Additionally, the system features a unique social media application. Customers with iPhones or other smart phones can friend the club they’re at on Facebook to see instant Wall updates on the screens, and also download the club’s tweets for the night. Daguro and Palelei also are working on adding YouTube and Foursquare applications.

Touch Taste Technologies also packages these tabletoppers with the iWall, a 10-foot-by-10-foot, wall-size touch screen appropriately named in the vein of Apple’s signature iPod, iPhone or other i-labeled devices for its easy-to-use touch-screen technology and advanced imaging features. When not in use, the glass panes go into a completely transparent “sleep” mode that fires back up with the touch of a fingertip to reveal display images that appear as if they’re floating in mid-air. Touch Taste says clubs like to use these as conversation starters and presentation devices. They’re also the central interface for non-VIP “public” spaces, usually positioned alongside the central floor bar to serve as an expanded drink menu as well as alleviate service constraints on bartenders.

Spybar and Zentra were the first clubs in Chicago to introduce the new technology last year, followed by Vision, Victor Hotel, and this summer, Illuminati, formerly Vain Nightclub, which was bought out and slightly remodeled. At this three-floor mega-club, TouchLife tables were installed in the bamboo and white linen VIP Cabanas on the top floor. The tables feature a menu list of more than 66,000 drink recipes packed with descriptions and games for group play. It even has a built-in camera that can shoot and store pictures in less than 15 seconds.

Next up? Crimson Lounge and potentially LaSalle Power Company, District and other clubs and ultra-lounges in the Chicago area; with a successful debut at the Playboy Mansion in Los Angeles, more cities around the country could begin adopting the technology. There’s certainly been an interest, says Daguro, after their booth saw some good traffic during last year’s Nightclub & Bar Convention and Trade Show in Las Vegas, and following a debut at Chicago’s Bull & Bear, which landed them on Apple’s “What’s Hot and New” list for four weeks straight, and then on the software giant’s featured app list for another month.

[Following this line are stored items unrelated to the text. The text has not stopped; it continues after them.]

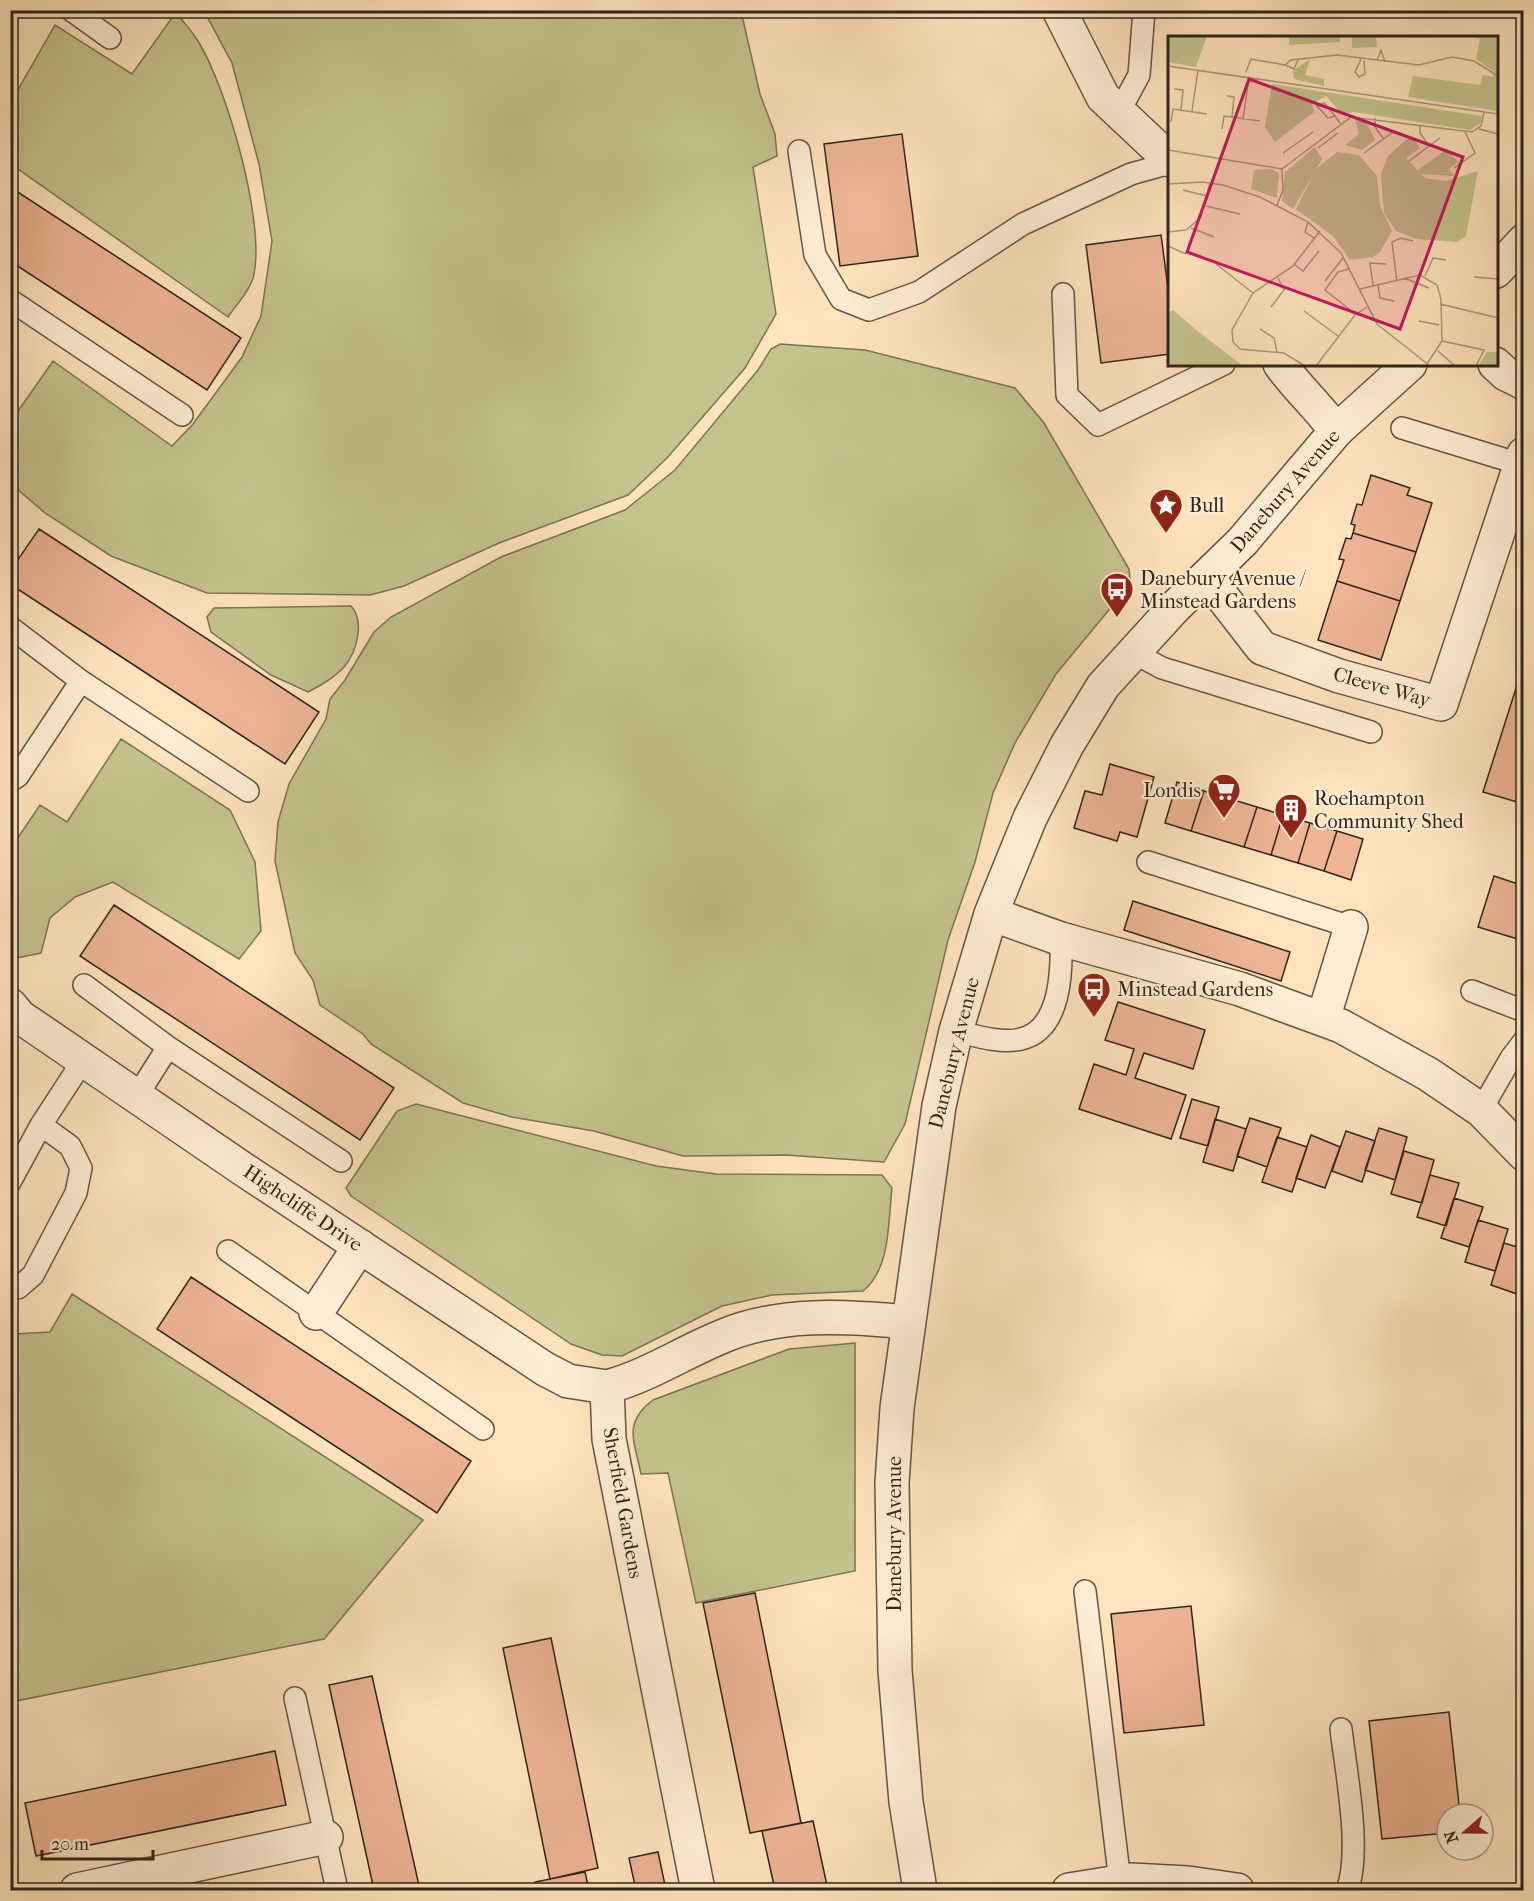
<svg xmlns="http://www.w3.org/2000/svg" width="1534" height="1901" viewBox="0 0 1534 1901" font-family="'IM FELL French Canon',serif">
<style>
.green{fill:#c4c38e;stroke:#7a7454;stroke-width:1.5}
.building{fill:#edb495;stroke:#30251b;stroke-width:1.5}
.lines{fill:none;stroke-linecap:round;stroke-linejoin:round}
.service-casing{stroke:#645444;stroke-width:24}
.minor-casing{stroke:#645444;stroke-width:36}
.service{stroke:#feedd4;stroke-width:21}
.minor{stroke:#feedd4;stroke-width:33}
.labels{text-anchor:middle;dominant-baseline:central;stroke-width:4.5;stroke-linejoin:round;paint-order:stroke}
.street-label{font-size:20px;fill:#30251b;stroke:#feedd4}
.poi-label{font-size:20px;fill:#30251b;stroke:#feedd4;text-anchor:start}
.inset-road{fill:none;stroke:#ac977c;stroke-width:1.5}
.view{fill:#c2185b;fill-opacity:0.15;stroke:#c2185b;stroke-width:3}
.inset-edge{fill:none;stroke:#30251b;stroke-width:3}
</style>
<rect width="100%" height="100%" fill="#fee3bd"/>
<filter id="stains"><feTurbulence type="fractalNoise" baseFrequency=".00333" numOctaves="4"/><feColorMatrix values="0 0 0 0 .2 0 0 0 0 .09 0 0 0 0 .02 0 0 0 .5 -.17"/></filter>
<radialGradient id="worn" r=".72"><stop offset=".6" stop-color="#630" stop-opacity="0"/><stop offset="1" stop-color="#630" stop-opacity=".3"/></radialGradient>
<path class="green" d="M204,11H741L760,94L775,134L777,156L753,167L776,314L745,368L667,458L628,495L499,543L404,586L370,595L207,593L111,556L45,513L15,487L11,473V421L53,361L172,446L193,424L242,357L261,316L272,241L259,164L232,63Z
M176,12C183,22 192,31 198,41C227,88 265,221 254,274C252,288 236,305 228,317L11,164V102L55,25L132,74Z
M780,344L865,350L1015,388L1044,423L1129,569L1131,589L1113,605L1056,674L1015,743L993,793L975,862L948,940L905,1124L884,1162L786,1155L683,1156L594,1131L512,1117L463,1103L371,1044L363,1034L320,1005L313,980L295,953L275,861L278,822L289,784L326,719L330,699L345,680L374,632L391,617L501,557L625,510L675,470L758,370L771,349Z
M351,606C365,621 357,652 344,667C334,678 321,685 308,692L271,675L211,632L207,617L214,608Z
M121,739L230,810L255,862L261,931L239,959L113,882L75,897L50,918L41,953L11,959V848L40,805L67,822Z
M416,1104L656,1166L716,1174L882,1175L892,1188C888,1221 891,1269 863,1291L772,1295L722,1306L622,1356L602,1355L571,1344L351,1196L346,1188L397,1111Z
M72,1294L423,1520L324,1639L11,1702V1332L15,1334L50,1332Z
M855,1343V1571L696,1603L668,1473L641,1474C635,1442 622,1423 653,1400L789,1349Z"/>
<path class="building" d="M902,134L918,256L840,266L824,144Z
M10,187L241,338L207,390L10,261Z
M1161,235L1170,303V354L1101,363L1086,245Z
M1371,475L1410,488L1407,495L1432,503L1416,552L1353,533L1355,525L1351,524L1357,504L1362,505Z
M39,529L319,712L285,764L10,584V571Z
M1353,533L1416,552L1400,601L1337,581L1344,560L1339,559L1346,538L1351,539Z
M1337,581L1400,601L1381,660L1318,640Z
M1519,679L1524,681V804L1483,792Z
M1110,764L1154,777L1137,837L1120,832L1117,841L1074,828L1085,791L1102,795Z
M1177,782L1204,791L1191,831L1165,823Z
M1204,791L1257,807L1244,847L1191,831Z
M1257,807L1283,815L1271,855L1244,847Z
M1283,815L1310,823L1298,863L1271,855Z
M1310,823L1337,831L1324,871L1298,863Z
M1337,831L1363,839L1351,880L1324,871Z
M1494,876L1524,886V941L1478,927Z
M1133,901L1290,952L1281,981L1124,930Z
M114,905L394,1088L360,1140L80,956Z
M1118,1002L1205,1030L1193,1069L1144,1053L1135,1078L1186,1095L1171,1139L1079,1109L1094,1064L1126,1075L1134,1049L1105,1040Z
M1192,1099L1219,1107L1208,1146L1180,1138Z
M1250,1118L1281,1128L1267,1167L1237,1156Z
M1215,1119L1246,1129L1233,1171L1203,1162Z
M1379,1128L1407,1137L1395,1180L1365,1170Z
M1346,1131L1375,1141L1362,1182L1332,1171Z
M1311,1135L1340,1147L1325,1188L1296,1178Z
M1277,1137L1307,1147L1292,1192L1262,1182Z
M1404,1151L1434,1160L1422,1203L1391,1194Z
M1430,1175L1459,1183L1446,1226L1417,1217Z
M1454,1198L1483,1207L1469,1247L1441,1238Z
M1478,1220L1508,1229L1495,1271L1465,1262Z
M1504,1243L1524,1249V1285L1520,1295L1491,1285Z
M191,1277L471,1461L437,1513L157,1329Z
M1524,1285V1310L1517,1308Z
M755,1593L801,1823L750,1833L703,1603Z
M1191,1606L1204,1725L1124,1733L1111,1614Z
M551,1638L598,1868L550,1879L503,1648Z
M372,1676L420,1890H374L329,1685Z
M1449,1712L1460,1814H1447V1833L1382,1839L1369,1721Z
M275,1751L286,1805L36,1856L25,1803Z
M813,1821L828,1890H775L762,1831Z
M658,1852L666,1890H636L629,1858Z
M585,1872L589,1890H537L535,1882Z"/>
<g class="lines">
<defs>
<path id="service" d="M71,10L110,38
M1119,112L1139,75L1144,10
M799,151L815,255L841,299L869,310L919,292L1023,224L1131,174L1170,163
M1063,294L1067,395L1098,425L1224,364
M10,300L182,415
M1402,428L1520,464
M10,627L81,681L248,791
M1134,653L1162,668L1371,732
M10,781L18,776L81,681
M1148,862L1351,927
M84,985L168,1047L137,1096
M1472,991L1524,1011
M956,1031C976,1036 1001,1044 1021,1039C1061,1030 1062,971 1061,939
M168,1047L341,1161
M1481,1110L1511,1058L1524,1041
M10,1182L41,1125L84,1059
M228,1251L483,1429
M10,1286L18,1288L33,1275L76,1193L81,1168L70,1146L41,1125
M1085,1591L1120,1882
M295,1698L337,1890
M1341,1729C1346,1772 1362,1853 1347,1890"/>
<path id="minor" d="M1059,10L1103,97L1170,160
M1496,271L1524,241
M1280,364C1297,388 1319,407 1336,431
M1495,364L1506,374L1524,383
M1207,577L1262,648L1339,676L1441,704L1524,454
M991,914L1061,939L1240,989L1341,1026L1428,1074L1481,1110L1524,1154
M10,1005L19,1016L243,1169L545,1369L568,1381L607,1387
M1323,1019L1351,927
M316,1313L360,1246
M77,1890L326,1837
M698,1890L609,1439L607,1387C648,1376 682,1353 721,1337C779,1312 845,1316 907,1322
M920,1890L906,1802L895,1670L892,1483L897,1408L939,1106L956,1031L991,914L1030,818L1067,745L1103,686L1175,607L1242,542L1336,431L1410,364
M1069,1890L1131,1880L1188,1883L1237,1890"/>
</defs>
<use href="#service" class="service-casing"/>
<use href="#minor" class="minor-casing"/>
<use href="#service" class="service"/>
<use href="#minor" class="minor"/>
</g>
<defs>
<symbol id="sight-pin" viewBox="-11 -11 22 30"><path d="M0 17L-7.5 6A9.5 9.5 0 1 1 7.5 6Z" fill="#8f2418" stroke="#feedd4"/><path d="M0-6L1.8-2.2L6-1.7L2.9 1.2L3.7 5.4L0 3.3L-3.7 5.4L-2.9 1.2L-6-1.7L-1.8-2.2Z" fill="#fff"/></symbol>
<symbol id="bus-pin" viewBox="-11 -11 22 30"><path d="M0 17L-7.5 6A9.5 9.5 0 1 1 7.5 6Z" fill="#8f2418" stroke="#feedd4"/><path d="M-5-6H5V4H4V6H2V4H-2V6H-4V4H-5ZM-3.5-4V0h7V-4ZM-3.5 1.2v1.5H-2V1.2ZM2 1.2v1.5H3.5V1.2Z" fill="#fff"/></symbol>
<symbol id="supermarket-pin" viewBox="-11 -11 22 30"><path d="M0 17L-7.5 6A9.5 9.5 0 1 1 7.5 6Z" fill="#8f2418" stroke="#feedd4"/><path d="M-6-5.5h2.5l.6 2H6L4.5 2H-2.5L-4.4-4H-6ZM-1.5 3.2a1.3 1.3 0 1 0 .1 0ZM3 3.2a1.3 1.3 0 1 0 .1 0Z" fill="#fff"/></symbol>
<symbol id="building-pin" viewBox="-11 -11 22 30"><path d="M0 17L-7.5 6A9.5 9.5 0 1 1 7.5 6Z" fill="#8f2418" stroke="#feedd4"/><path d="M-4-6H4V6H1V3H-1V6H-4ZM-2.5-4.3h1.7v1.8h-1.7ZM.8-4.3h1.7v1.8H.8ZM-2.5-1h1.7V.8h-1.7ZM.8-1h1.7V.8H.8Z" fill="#fff"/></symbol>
</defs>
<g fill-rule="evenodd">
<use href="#sight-pin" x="1147" y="486" width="38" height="52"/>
<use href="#bus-pin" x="1098" y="570" width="38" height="52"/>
<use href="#supermarket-pin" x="1205" y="771" width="38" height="52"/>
<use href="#building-pin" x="1272" y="791" width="38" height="52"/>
<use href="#bus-pin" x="1075" y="970" width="38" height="52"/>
</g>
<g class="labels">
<g class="street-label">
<text transform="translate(1285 491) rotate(-49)">Danebury Avenue</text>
<text transform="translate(1382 687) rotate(16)">Cleeve Way</text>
<text transform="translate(954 1053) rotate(-76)">Danebury Avenue</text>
<text transform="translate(303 1208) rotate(34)">Highcliffe Drive</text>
<text transform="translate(623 1503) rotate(80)">Sherfield Gardens</text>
<text transform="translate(894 1534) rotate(-90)">Danebury Avenue</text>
</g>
<g class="poi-label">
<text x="1189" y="505">Bull</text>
<text x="1140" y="578">Danebury Avenue /<tspan x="1140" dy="23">Minstead Gardens</tspan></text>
<text x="1201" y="790" text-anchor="end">Londis</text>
<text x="1314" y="798">Roehampton<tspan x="1314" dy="23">Community Shed</tspan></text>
<text x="1117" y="989">Minstead Gardens</text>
</g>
</g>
<g transform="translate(1168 36)">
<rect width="330" height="330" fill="#fee3bd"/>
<path d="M0,0H39L28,31L0,26ZM121,0H172V6L121,9ZM184,0H208L209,11L184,12ZM300,0H328L330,75L240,61L245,40L312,49L315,39L324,41L328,37L308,23L312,3ZM142,23L137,39L156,43V50L126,43L125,35ZM104,48L314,80L312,88L302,94L186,76L174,78L158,60L144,68L146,76L107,106L97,91ZM187,83L197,84L207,104L194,114L177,109L191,98ZM239,103H246L252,112L238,122L257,142L278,145L310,135L298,200L289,206L248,203L228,195L216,177L213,138L220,120ZM147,111L154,123L125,173L114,165L117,136ZM279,113L290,126L281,133L286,140L253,138L250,134ZM169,116L191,119L209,140L212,170L224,195L212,216L205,221L182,224L165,200L128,173L148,133ZM103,133L111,137L109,162L83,153L86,134ZM5,274L32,297L75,330H0V277ZM319,316H330V330H310Z" fill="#c4c38e"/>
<path class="inset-road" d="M193,23L187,36L191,41L197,38L196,24M130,24L126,33L117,29L123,24L169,19L251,29L284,21L306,25L330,40M209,25L213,14L217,26M0,30L330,78M78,36L83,23L117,29M6,53L15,54L13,74M59,60L66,61L64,81M24,75L30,34M167,80L160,82L149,70L156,67L167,80L172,87M207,82V91L215,102M75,83L81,42M3,86L5,73L39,78M252,89V97L261,110M54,93L56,80L92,85M311,93L330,98M150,112L170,97M0,114L114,133L115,154L109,169M115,117L145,96M196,117L225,96M241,125L272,102M286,132L307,117L297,96M114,133L183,81L304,96L313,90L316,76M0,148L34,146L55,149L92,161L140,186L173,217L209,288L262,330M15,154L39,160M38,170L72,178M140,186L137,196L146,202M23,192L46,201M0,196L18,194L32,182L42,147M0,210L18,218M48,228L85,257M126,228L135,235L151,215M181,233L170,236L157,254L185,276M257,240L265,222L278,224M306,241L330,243M236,242L261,252M157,245L175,222M229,246L224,206L233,202L245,205M205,249L202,227L218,228M210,249L212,262L226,265M192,253L252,239L269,249L273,263L274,305L259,328M272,268L330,282M103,271L116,254L110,242M136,275L170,300M251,285L271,289M92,293L106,302L109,316M274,305L316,314L308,330M270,315L287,330M137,330L116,317L72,313L65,306L64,294L85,257L125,230L152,195M148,330L187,279L199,271"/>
<path class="view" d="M81,43L295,121L232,293L19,216Z"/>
<rect width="330" height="330" class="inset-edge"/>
</g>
<rect width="1534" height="1901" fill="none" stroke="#fee3bd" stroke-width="36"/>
<rect x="12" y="12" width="1510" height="1877" fill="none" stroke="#30251b" stroke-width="3"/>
<rect x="18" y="18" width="1498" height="1865" fill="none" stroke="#30251b" stroke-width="1.5"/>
<g transform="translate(1465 1832) rotate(250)"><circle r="28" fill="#feedd4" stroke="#ac9d8a" stroke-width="1.5"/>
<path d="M0-4.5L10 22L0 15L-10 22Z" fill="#8f2418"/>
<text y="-9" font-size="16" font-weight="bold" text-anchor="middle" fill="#30251b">N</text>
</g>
<path d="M42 1850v9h111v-9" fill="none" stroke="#30251b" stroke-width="3"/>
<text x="51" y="1850" font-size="18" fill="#30251b" stroke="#feedd4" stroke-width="4.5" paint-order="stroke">20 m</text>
<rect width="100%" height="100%" filter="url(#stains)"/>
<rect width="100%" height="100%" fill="url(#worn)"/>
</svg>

The accolades came in part because of the expanded service capabilities the system offers — with the touch of a button, guests can order additional drinks or otherwise grab their servers without obnoxious hand gesturing or long waits. The alerts signal servers through an iPhone they carry around, or by sending messages to screens behind the bar and at service stations. In some cases, the touchtables themselves light up when service is needed.

This system has helped increase the frequency and delivery of orders during a time when clubs are looking more than ever to boost profitable alcohol sales, Daguro says. However, he admits, the increased orders, while money-making, must also be properly managed by the individual club. In some cases, where orders doubled or even tripled, the clubs have looked to add more servers to each station or allow servers to share responsibilities and tips. Even though critics of the system initially predicted a drop in server tips, Daguro found that, in fact, gratuities went up. Servers trained to use the system provide an added service element by interacting with guests and showing them how to use, select and order drinks from the tables. This only helps to grow server tips on top of built-in gratuities for larger groups.

“The National Restaurant Association released a statistic recently that said 78 percent of consumers between the ages 18 and 54 expect to see some form of digital tableside service by 2010,” Daguro says.

Who knew Tom Cruise could inspire a new level of nightlife interactivity?